In the British Parliament, there are rumblings that the Scots' wings must be clipped. When the Scots balked at a proposal by Tim Yeo, a Conservative member of Parliament, that Britain put its clocks forward an hour to be in line with the rest of Europe, Mr. Yeo suggested that the Scots could stay as they were. "I saw no objection to Scotland having a separate time zone, if that's what the Scottish people wanted," he said in an interview.
And an age-old question about the awkwardness in having two Parliaments has raised its head again. The issue is this: Is it fair that Scottish members of the British Parliament are allowed to vote on matters that affect only England while English members of Parliament have no say over whole swaths of public policy in Scotland?
Another recent study, commissioned by the Conservative Party, argued that voting in the British Parliament should be reorganized so that Scottish members would have less power over bills affecting only England. That reflects another new phenomenon: the rise in English nationalism that comes with a sense that it is now the English who are not getting their fair share.
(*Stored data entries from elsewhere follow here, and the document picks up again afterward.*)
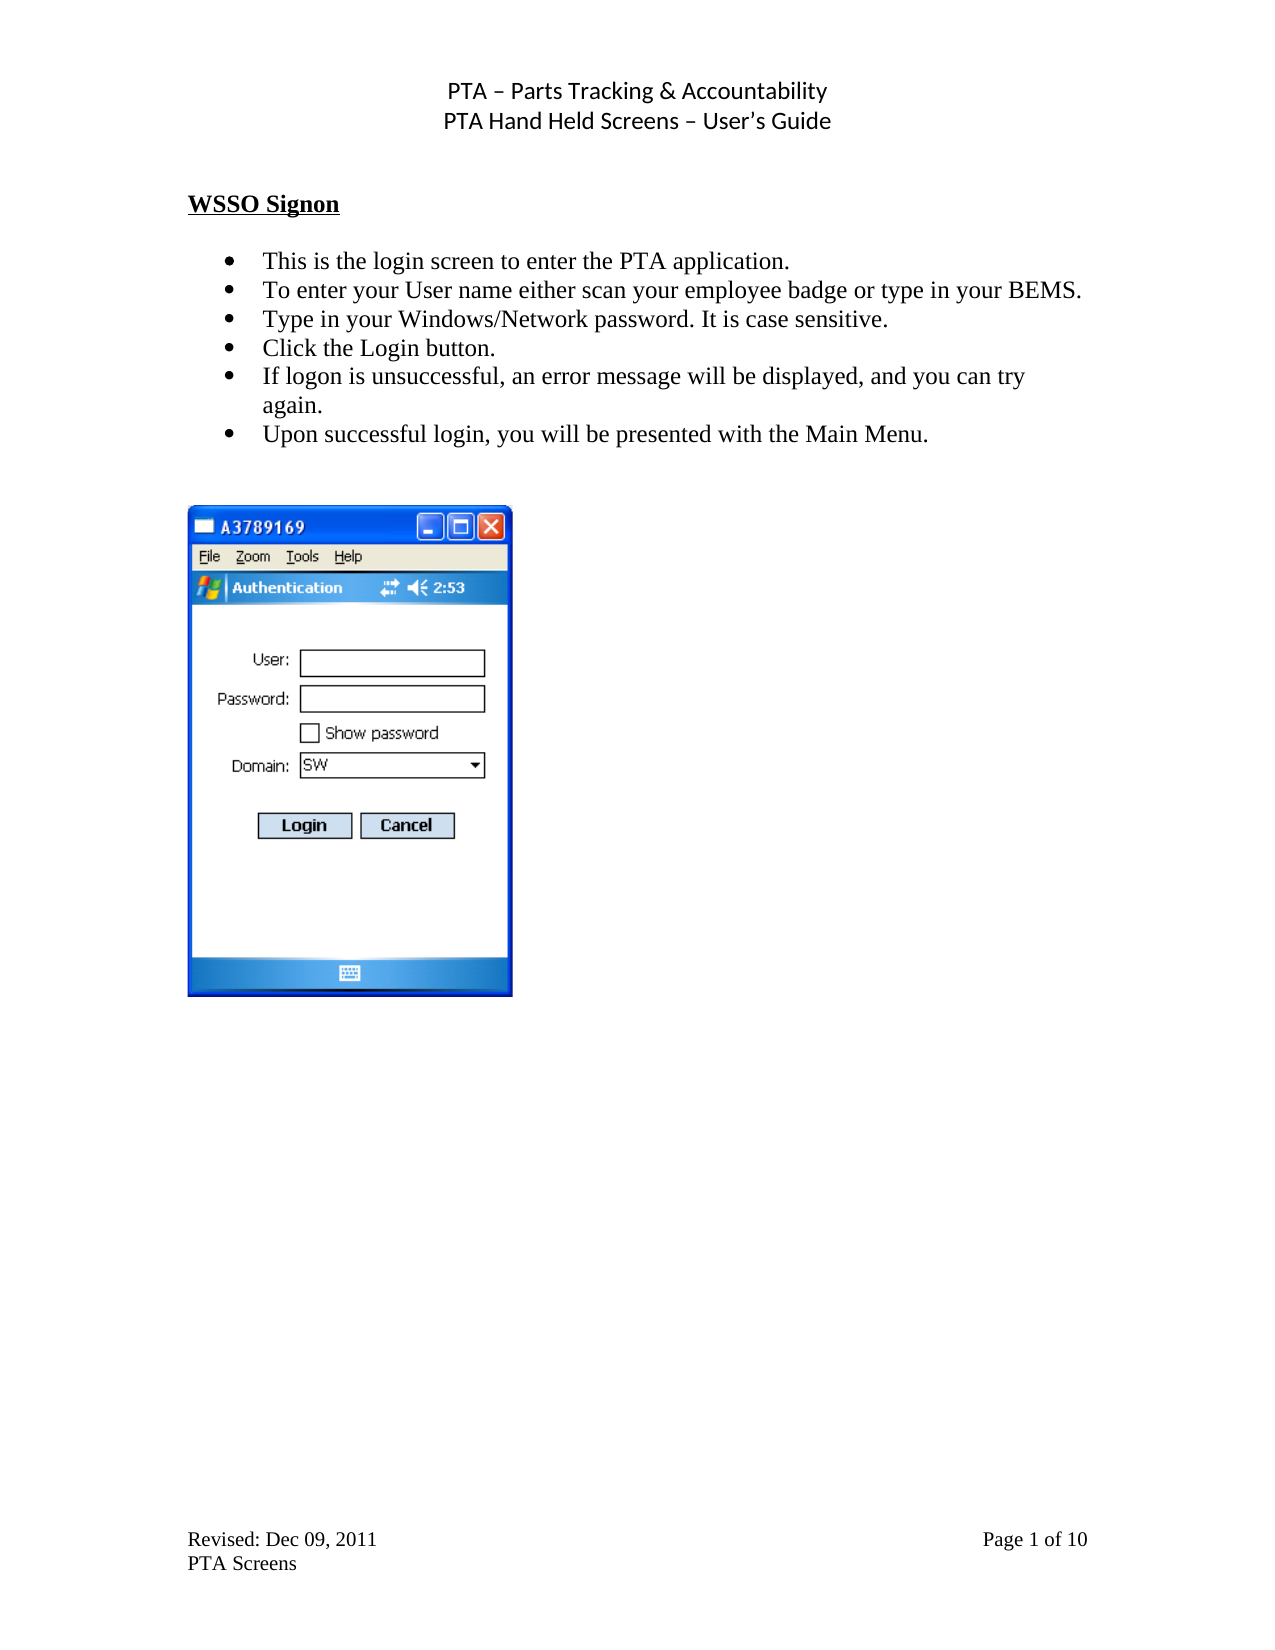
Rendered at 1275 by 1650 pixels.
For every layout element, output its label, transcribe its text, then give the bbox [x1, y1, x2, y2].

list Click the Login button. [225, 333, 1087, 361]
list Upon successful login, you will be presented with the Main Menu. [225, 419, 1087, 448]
list Type in your Windows/Network password. It is case sensitive. [225, 304, 1087, 333]
list If logon is unsuccessful, an error message will be displayed, and you can try again. [225, 361, 1087, 419]
list This is the login screen to enter the PTA application. [225, 246, 1087, 275]
list To enter your User name either scan your employee badge or type in your BEMS. [225, 275, 1087, 304]
text WSSO Signon [187, 189, 1087, 218]
picture [187, 505, 513, 997]
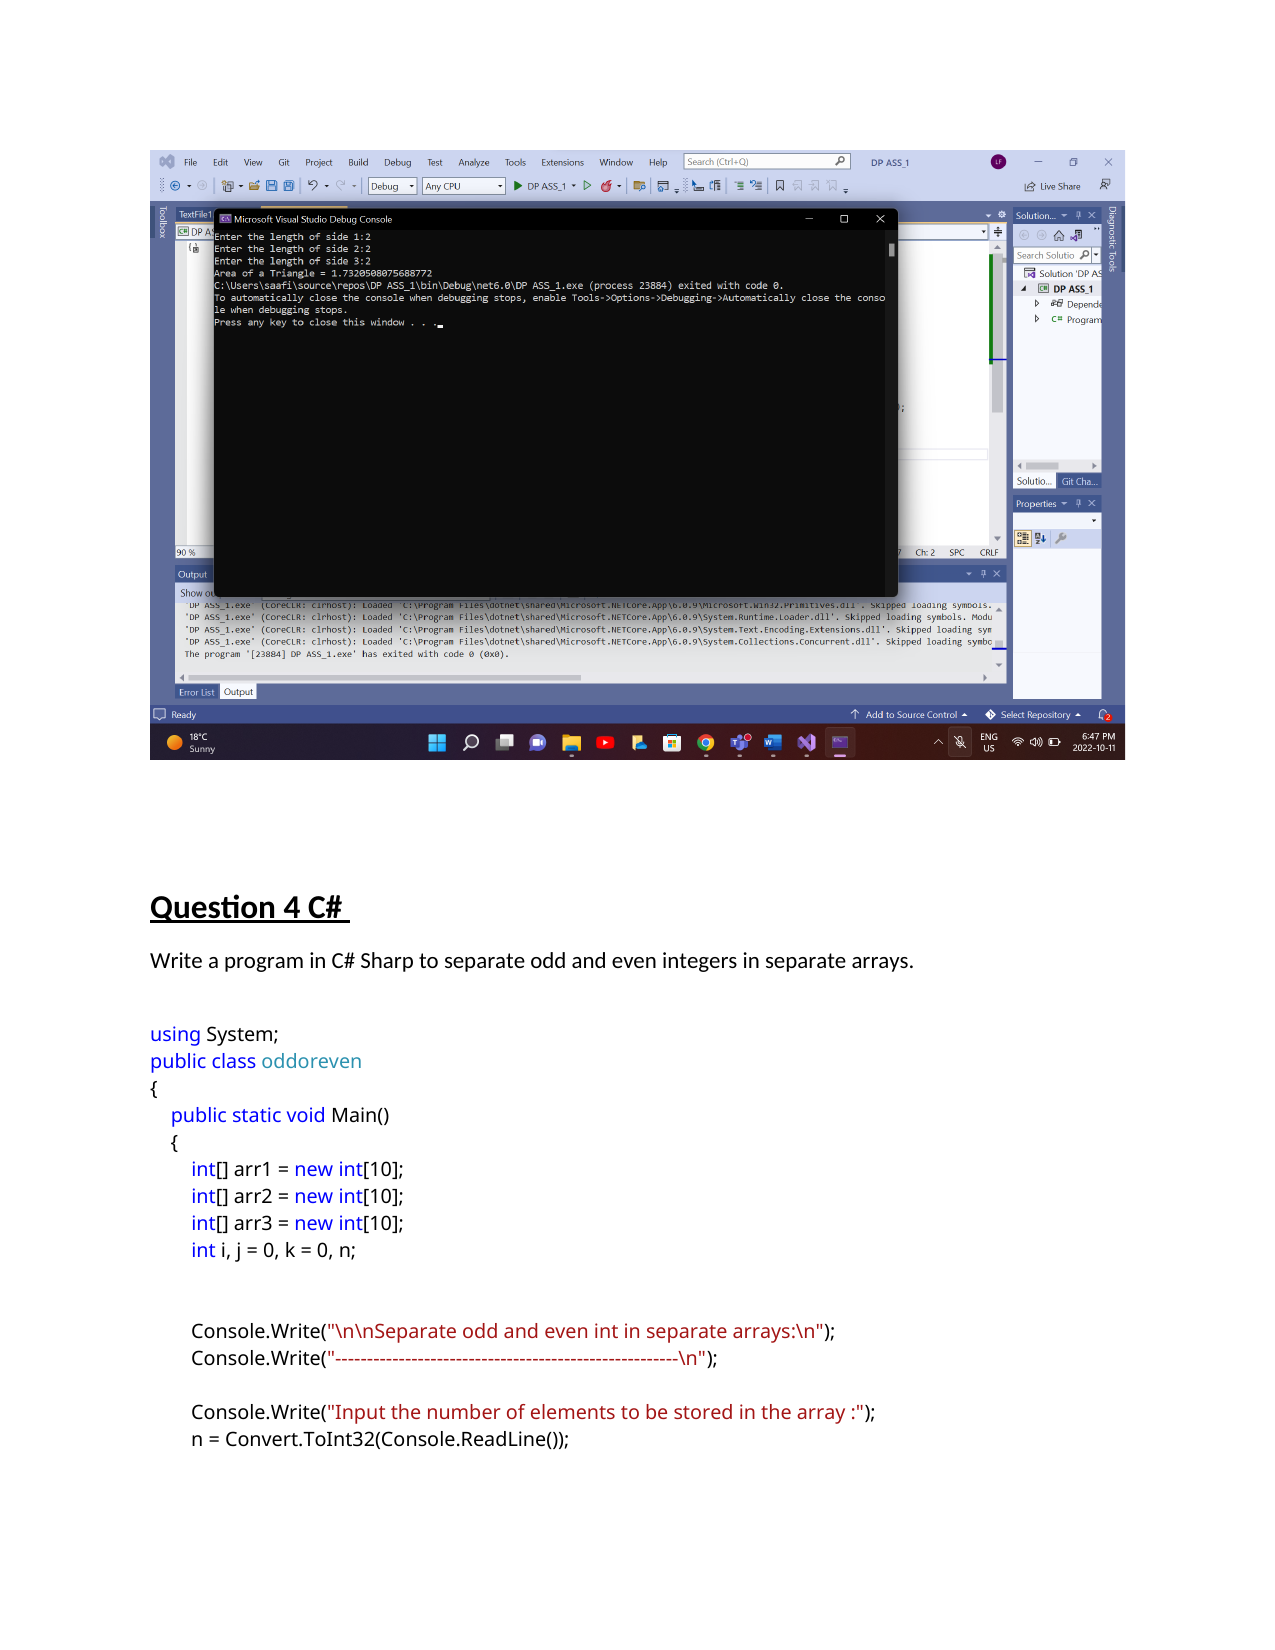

"The real sleeping giant is not Scottish nationalism, but the English version," said Irvine Welsh, a Scottish writer, in The Financial Times last year. "Many people south of the border have reclaimed Englishness, as opposed to Britishness, as their post-imperial cultural identity. They may come to the point where they say to the sulking kid brother, 'We bought you a place of your own, so why are you always crashing on our couch?' "
Mr. Lodge said that historically the union between Scotland and England had always made sense. In the 18th century it was needed for security and economic stability, in the 19th century it was about empire and in the 20th century it was about defeating Hitler and building a welfare state.
In looking at the role of the union in the 21st century, Mr. Lodge drew a comparison to Czechoslovakia. "When the Czechs and the Slovaks split, it wasn't because of a massive fight - it was because no one would put forward a good case for keeping them together," Mr. Lodge said. "In the 21st century in Great Britain, no one's put forward a clear, compelling case for why the union matters."